En el descanso me senté en el banquillo, entre unas cuantas sudaderas, unas espinilleras y botellines de agua, estuve de charleta quince minutos con otro fotógrafo (de El Norte de Castilla) al que veo todos los partidos allí. Comenzaba la segunda parte y con un empate a cero en el marcador, esperaba ver –por fin– el primer (mi primer) gol del Simancas, pero no hubo suerte.
Nunca he visto un partido de rugby, pero sí he oído hablar del famoso ‘tercer tiempo’, y ese día viví algo seguramente muy parecido. Marinas cumplió, y nos invitó a Sergio y a mí a un bocadillo de panceta –muy rico, por cierto– y a una cerveza. Mi compi en cambio siguió con su inseparable botella de agua.
Ese día coincidió con el cumpleaños de Mateo, uno de los jugadores franjiblancos, que aprovechó la mañana para invitar a comer a sus compañeros. Se acercó a nosotros y nos invitó a comer de todo lo que había en la mesa, como si nos tratásemos de uno más. Cuando se marchó para seguir atento a si algo comenzaba a escasear, el Presi de Honor me dio un golpecito en el brazo y me dijo: «Pocas veces verás a un equipo en esta situación y con este ambiente tan bueno». Ahí estaba: el orgullo.
Foto: Rosa M. Martín
Ya fuera por el partido, o por el rato tan bueno que pasamos después, fue uno de esos días que te deja tan buen sabor de boca que esperas con ansia el siguiente. Por la tarde, mientras editaba las fotos del encuentro, y mientras hablaba sobre el partido con uno de los jugadores, surgió la siguiente conversación:
– Llevadme a Ávila.
– En el bus habrá sitio.
– Te lo estoy diciendo en serio.
– Y yo también.
Y qué queréis que os diga, me dio esa bendita locura propia de Blanquivioletas, y tras dos días de tensa espera, se confirmó que iba a realizar mi primer viaje para ver al Simancas. Os prometo que no podía con los nervios, y no sabía muy bien por qué. Experiencia nueva, tal vez. Iba a ver cómo funcionaba esto desde bien adentro, y en mis nervios había mezcla de ilusión e incertidumbre.
No voy a decir que fue algo irrepetible, porque si puedo –y si me aceptan– lo volveré a hacer en el último partido que les queda fuera. Con un «¿quién te crees que soy, la Dirección General de Tráfico?», un incidente con los peajes a la vuelta, unos bocadillos de salchichón, una granizada antes de empezar el partido, y muchas anécdotas contadas y por contar, volví de Ávila con una media sonrisa en la cara.
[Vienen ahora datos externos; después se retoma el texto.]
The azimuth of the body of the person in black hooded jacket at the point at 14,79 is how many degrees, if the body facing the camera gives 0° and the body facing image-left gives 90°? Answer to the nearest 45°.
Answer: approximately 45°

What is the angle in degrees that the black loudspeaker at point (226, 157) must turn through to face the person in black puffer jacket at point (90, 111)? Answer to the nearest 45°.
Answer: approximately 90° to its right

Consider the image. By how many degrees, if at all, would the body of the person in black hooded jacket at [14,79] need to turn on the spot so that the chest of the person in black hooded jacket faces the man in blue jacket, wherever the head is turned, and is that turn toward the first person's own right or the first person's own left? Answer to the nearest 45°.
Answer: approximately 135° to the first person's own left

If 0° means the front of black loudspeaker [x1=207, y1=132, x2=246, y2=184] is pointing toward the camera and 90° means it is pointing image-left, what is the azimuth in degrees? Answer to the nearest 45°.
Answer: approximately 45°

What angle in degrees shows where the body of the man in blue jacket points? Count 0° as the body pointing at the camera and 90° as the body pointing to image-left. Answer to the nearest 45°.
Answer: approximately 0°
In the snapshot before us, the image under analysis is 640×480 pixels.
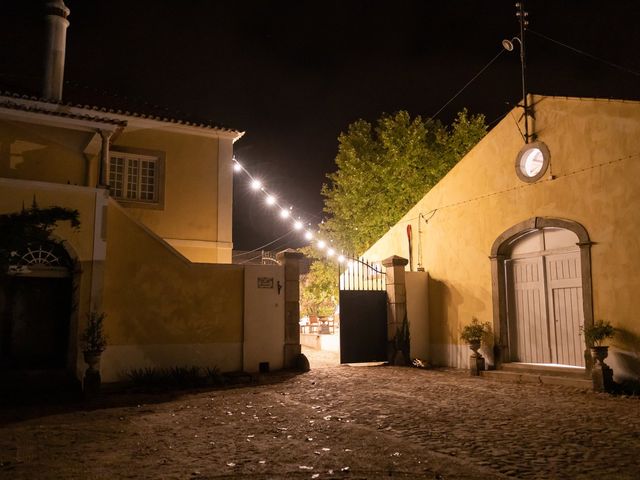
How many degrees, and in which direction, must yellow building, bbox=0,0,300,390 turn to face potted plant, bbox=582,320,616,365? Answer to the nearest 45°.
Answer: approximately 45° to its left

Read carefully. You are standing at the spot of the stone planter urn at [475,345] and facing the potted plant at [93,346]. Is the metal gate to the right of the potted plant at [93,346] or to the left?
right

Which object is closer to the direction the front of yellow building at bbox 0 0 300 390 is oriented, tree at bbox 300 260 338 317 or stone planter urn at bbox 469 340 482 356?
the stone planter urn

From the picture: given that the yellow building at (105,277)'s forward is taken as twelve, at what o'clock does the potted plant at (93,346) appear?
The potted plant is roughly at 12 o'clock from the yellow building.

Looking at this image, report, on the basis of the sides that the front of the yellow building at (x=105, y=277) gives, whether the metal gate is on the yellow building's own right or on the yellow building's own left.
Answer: on the yellow building's own left

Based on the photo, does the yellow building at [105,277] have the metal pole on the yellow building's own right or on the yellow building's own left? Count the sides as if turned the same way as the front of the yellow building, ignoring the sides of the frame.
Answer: on the yellow building's own left

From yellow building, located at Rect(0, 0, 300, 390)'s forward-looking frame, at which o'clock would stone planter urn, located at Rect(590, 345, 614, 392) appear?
The stone planter urn is roughly at 10 o'clock from the yellow building.

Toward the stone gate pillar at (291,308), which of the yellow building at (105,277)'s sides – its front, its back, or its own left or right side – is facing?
left

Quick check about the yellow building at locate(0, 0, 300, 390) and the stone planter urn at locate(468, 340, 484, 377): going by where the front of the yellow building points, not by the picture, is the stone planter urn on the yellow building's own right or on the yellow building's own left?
on the yellow building's own left

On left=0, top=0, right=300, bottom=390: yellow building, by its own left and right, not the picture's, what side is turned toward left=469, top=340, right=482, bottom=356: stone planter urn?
left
Tras acabar el partido con un empate a dos en el marcador –en el que ¡por fin! vi los primeros goles de los simanquinos– se confirmó el descenso matemático de categoría. Si os digo que el viaje de vuelta fue algo triste, estaría engañándoos. Juro que las personas que forman este equipo son increíbles.
Lejos de estar tristes, buscaron ser positivos, sacar las cosas buenas de una temporada que seguramente pocos se imaginaban que iban a vivir. A pesar de ser colistas, y de que las posibilidades eran ínfimas, antes de empezar el partido los padres hacían cálculos «por si acaso». «¿Cómo no confiar? Esto da muchas vueltas».
Se certificó el descenso, y con él llegó mi primera crónica sobre los franjiblancos. Mentiría si dijera que no me costó escribirla. Yo, que siempre he creído que de un equipo se nace, ya me sentía un poquito del Simancas. No, no lloré, pero seguramente sería capaz de gritar a un televisor si sus partidos se emitieran. Y sí, también celebré sus goles, aunque me tuve que limitar a una sonrisa y a confiar hasta el final.
Me quedo con una frase que pronunció en el viaje de vuelta uno de sus capitanes. «Los partidos que quedan los juego hasta cojo si hace falta, tengo que disfrutar de esta categoría el tiempo que nos queda en ella». No es un equipo, es una familia. Y ya no solo eso, sino que me hicieron sentir parte de ella. Por eso, solo he encontrado una manera de darles las gracias, y es esta. Volveremos.